The county is already in the midst of collaborative projects involving BHRS, Aging & Adult Services (AAS), and Public Health & Policy to address the issue, said Africa.

Ongoing is a project to “connect people digitally, give access to technology – especially older adults – so they can be connected” to their peers even if they’re geographically separated or distant.

AAS provides trainings on technology in Tagalog, Spanish, Cantonese and English to “decrease the digital divide.”

Another connectivity channel is the “friendship line” run by the Institute of Aging that Africa said received 1,000 calls from July through December 2023 and made calls to the same number the same period.

Recognizing the high susceptibility of older adults to loneliness, BHRS conducts a suicide prevention program to “raise awareness of folks about the science of mental health,” and as an added benefit “give opportunities to come together, relate to each other, especially those affected or interested.”

“We fund peer counseling services provided by Peninsula Family Service,” Africa shared a program that trains FilAms to become counselors for isolated FilAms, as it does for Chinese, LGBTQ+ and English – speaking people, in groups or as individuals.

“We can invest in policies and infrastructures that bring people together, create events and opportunities that foster connections, but we can also start individually in our own lives, with our own personal relationships,” he told Inquirer.netUSA after the council meeting.

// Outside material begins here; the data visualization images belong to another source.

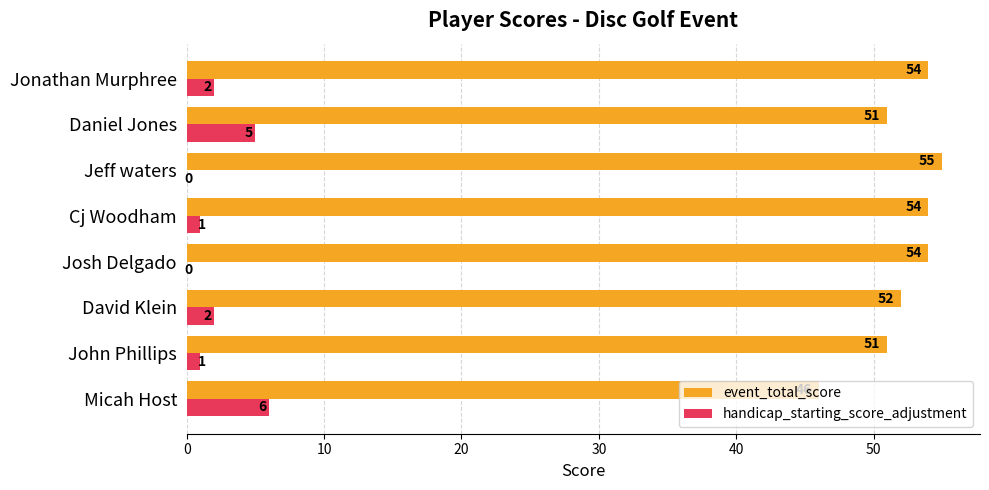

The event_total_score series shows 17 at John Phillips. True or false?

False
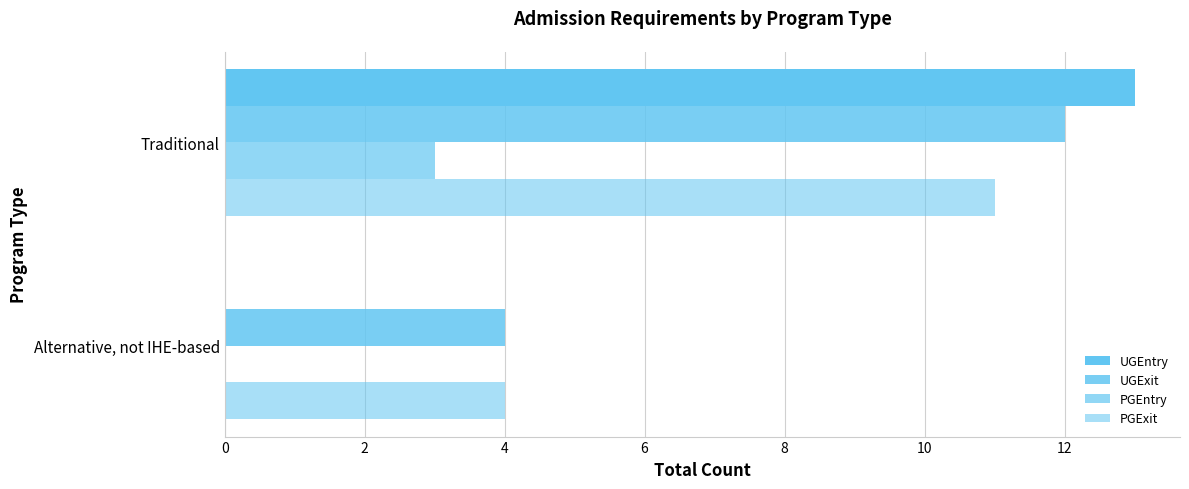

What is the value of the UGExit bar at the 1st from the left?

4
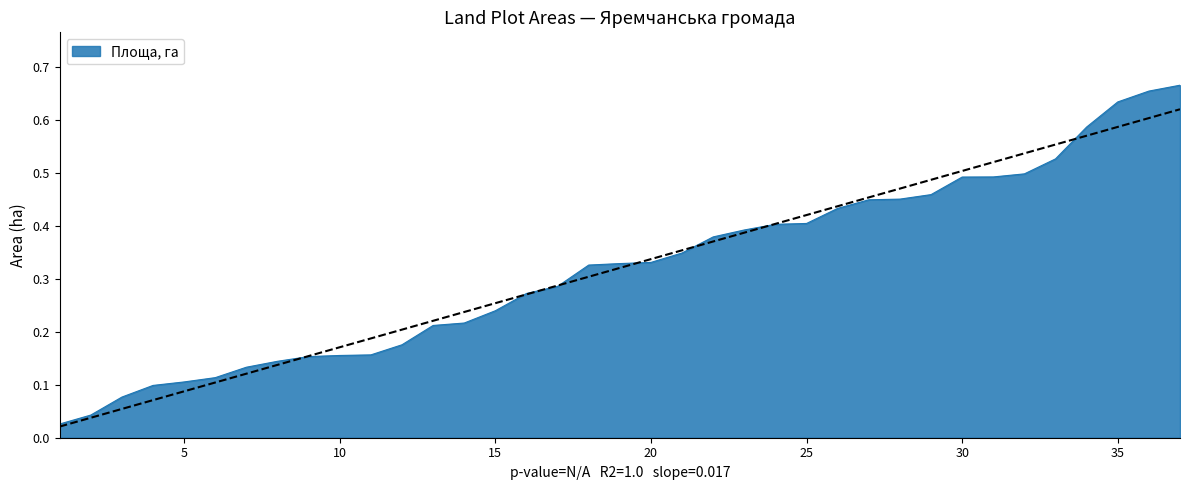

Reading left to right, list all the values displayed in this chart.

0.0	0.0	0.1	0.1	0.1	0.1	0.1	0.1	0.2	0.2	0.2	0.2	0.2	0.2	0.2	0.3	0.3	0.3	0.3	0.3	0.3	0.4	0.4	0.4	0.4	0.4	0.4	0.5	0.5	0.5	0.5	0.5	0.5	0.6	0.6	0.7	0.7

 “We can reach out to family, friends, even the ones who are doing well. We can work on destigmatizing loneliness by talking about it and engaging in conversations by acknowledging that many people are lonely and isolated.”

In other words, never underestimate the power of a simple phone call, an email or a  text because it can make a difference in the quality of life for someone battling loneliness. – Adapted from original reprinted with permission from INQUIRER.NETUSA

(Cherie M. Querol Moreno is Executive Editor of Philippine News Today and Manager of Peninsula Family Service Got Wheels! transportation program.)